Opdracht
Zet het fragment over de doorwerking van het comply or explain-principe voor open standaarden voort, te beginnen na de laatste zin.

Fragment
..........

590 Leereffecten, netwerk- en coördinatie-effecten, verzonken kosten en overstapkosten.

591 Actieplan NOiV p. 9.

592 Paragraaf 6.12.4.

593 Paragraaf 6.12.3.

594 Paragraaf 6.10.

software belemmerd wordt.

Van doorwerking van plan- of beleidsuitspraken is sprake indien die uitspraken een aanwijsbaar onderdeel vormen van besluitvormingsprocessen van door de

planmaker geadresseerde actoren (inclusief de planmaker zelf) dan wel zich geadresseerd voelende actoren. Zoals eerder aangegeven is het daarbij niet relevant of er sprake is van conformiteit. Cruciaal is in dit verband of de actoren iets met het plan hebben gedaan en het beschouwen als een hulpmiddel bij de besluitvorming.

Daartoe is van belang dat zij het plan of de beleidsuitspraken kennen.

Als communicatief instrument is door het programmabureau NOiV en door het Bureau Forum Standaardisatie vooral gebruik gemaakt van diverse handreikingen, voorlichtingsbijeenkomsten en presentaties.595 Daarbij richt men zich vooral op bevordering van de how-to knowledge en de principles-knowledge. Onder de respondenten blijkt echter vooral weinig awareness-knowledge aanwezig te zijn over het comply or explain-principe. Indien er geen kennis is van het bestaan van deze beleidsuitspraak, zal die beleidsuitspraak niet in overweging kunnen worden genomen. Bovendien is er dan geen aanleiding om op zoek te gaan naar de how-to knowledge en de principles-knowledge. De meerderheid van de respondenten voelt zich daarom ook niet verplicht om in een aanbesteding te vragen om open

standaarden vanaf de basislijst. Wanneer men het wel doet lijkt dit vooral veroorzaakt te worden doordat er binnen de organisatie al een breed ondersteund beleid is voor de toepassing van open standaarden. Bij diegenen die wel weten dat er vanuit de Rijksoverheid een dergelijke beleidsregel bestaat, heerst er bovendien veel onduidelijkheid over hoe ze de regels toe moeten passen. Zij die wel goed op de hoogte lijken te zijn, geven aan een voorkeur te hebben voor een wettelijke bepaling die simpelweg voorschrijft dat er bij ICT-aanbestedingen altijd moet worden gevraagd om open standaarden. Een dergelijk voorschrift zou volgens een respondent ook prima uitvoerbaar zijn zonder toepassing van de basislijst.

..........

Aangeleverd materiaal
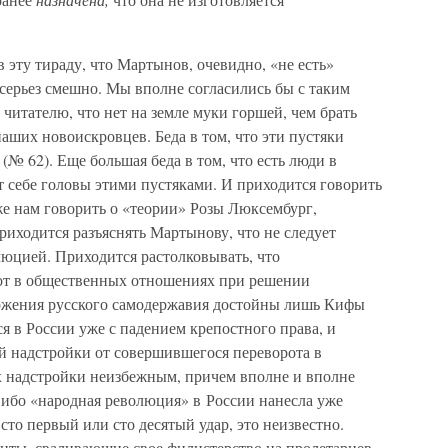
 эту тираду, что Мартынов, очевидно, «не есть»
всерьез смешно. Мы вполне согласились бы с таким
читателю, что нет на земле муки горшей, чем брать
наших новоискровцев. Беда в том, что эти пустяки
№ 62). Еще большая беда в том, что есть люди в
ют себе головы этими пустяками. И приходится говорить
же нам говорить о «теории» Розы Люксембург,
иходится разъяснять Мартынову, что не следует
люцией. Приходится растолковывать, что
от в общественных отношениях при решении
ержения русского самодержавия достойны лишь Кифы
я в России уже с падением крепостного права, и
й надстройки от совершившегося переворота в
х надстройки неизбежным, причем вполне и вполне
ибо «народная революция» в России нанесла уже
 сто первый или сто десятый удар, это неизвестно.
нты, сваливающие свое филистерство на пролетариев,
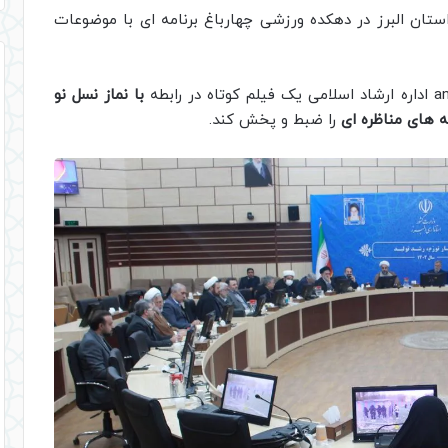
 استان البرز در دهکده ورزشی چهارباغ برنامه ای با موضوعات
با نماز نسل نو
ه های مناظره ای
را ضبط و پخش کند.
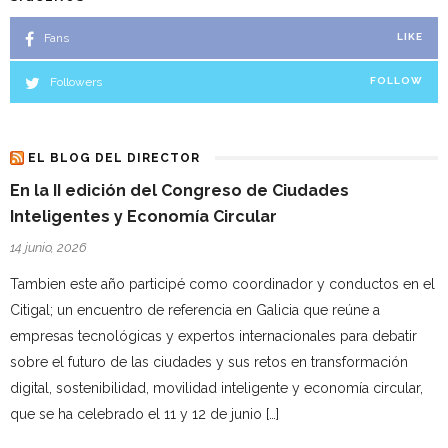
Fans
LIKE
Followers
FOLLOW
EL BLOG DEL DIRECTOR
En la II edición del Congreso de Ciudades
Inteligentes y Economía Circular
14 junio, 2026
Tambien este año participé como coordinador y conductos en el
Citigal; un encuentro de referencia en Galicia que reúne a
empresas tecnológicas y expertos internacionales para debatir
sobre el futuro de las ciudades y sus retos en transformación
digital, sostenibilidad, movilidad inteligente y economía circular,
que se ha celebrado el 11 y 12 de junio […]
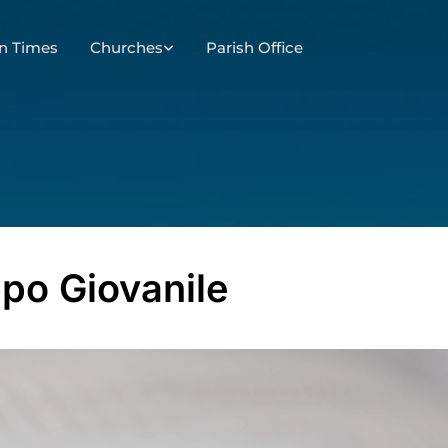
n Times
Churches
Parish Office
po Giovanile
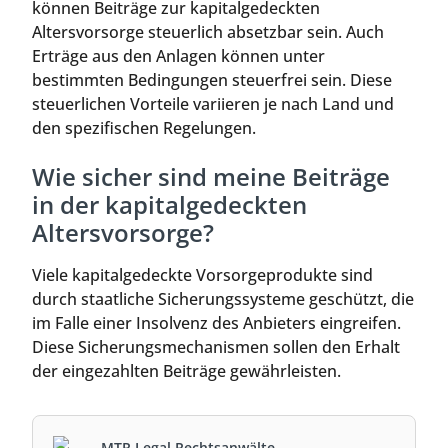
können Beiträge zur kapitalgedeckten
Altersvorsorge steuerlich absetzbar sein. Auch
Erträge aus den Anlagen können unter
bestimmten Bedingungen steuerfrei sein. Diese
steuerlichen Vorteile variieren je nach Land und
den spezifischen Regelungen.
Wie sicher sind meine Beiträge
in der kapitalgedeckten
Altersvorsorge?
Viele kapitalgedeckte Vorsorgeprodukte sind
durch staatliche Sicherungssysteme geschützt, die
im Falle einer Insolvenz des Anbieters eingreifen.
Diese Sicherungsmechanismen sollen den Erhalt
der eingezahlten Beiträge gewährleisten.
MTR Legal Rechtsanwälte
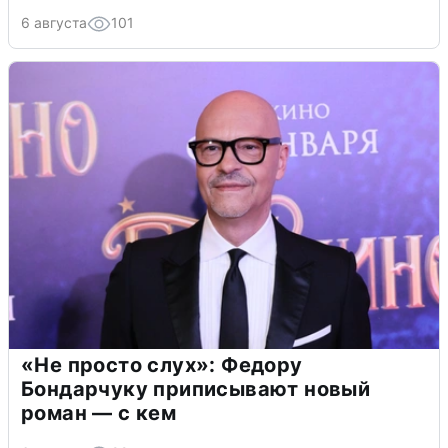
6 августа
101
«Не просто слух»: Федору
Бондарчуку приписывают новый
роман — с кем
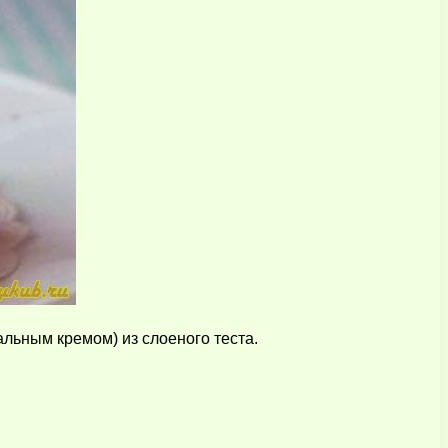
льным кремом) из слоеного теста.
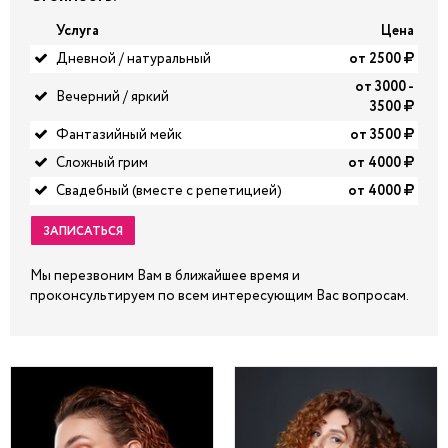
Услуга
Цена
Дневной / натуральный
от 2500
от 3000 -
Вечерний / яркий
3500
Фантазийный мейк
от 3500
Сложный грим
от 4000
Свадебный (вместе с репетицией)
от 4000
ЗАПИСАТЬСЯ
Мы перезвоним Вам в ближайшее время и
проконсультируем по всем интересующим Вас вопросам.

..........

Uitwerking
Bovendien zou een dergelijke wettelijke verplichting vooral de weigerachtige leveranciers in beweging kunnen gaan krijgen.

Over de beleidsuitspraak dat het gebruik van open standaarden de norm is, bestaat meer awareness-knowledge, hoewel dat door de respondenten overwegend gezien wordt als gevolg van het eigen beleid in plaats van het Rijksbeleid. Er is niet onderzocht of er een causaal verband is tussen het actieplan NOiV en het als organisatie hebben van een eigen beleidsplan waarin het gebruik van open standaarden wordt voorgeschreven. Hoewel de meeste respondenten aangeven dat er in hun organisatie een bepaalde vorm van beleid bestaat op het gebied van open standaarden, blijkt ook dat dit niet per definitie tot gevolg zal hebben dat open standaarden mee worden genomen als eis of als wens in een aanbesteding.

Beleidsconformiteit heeft met andere woorden niet de gewenste gedragsconformiteit tot gevolg.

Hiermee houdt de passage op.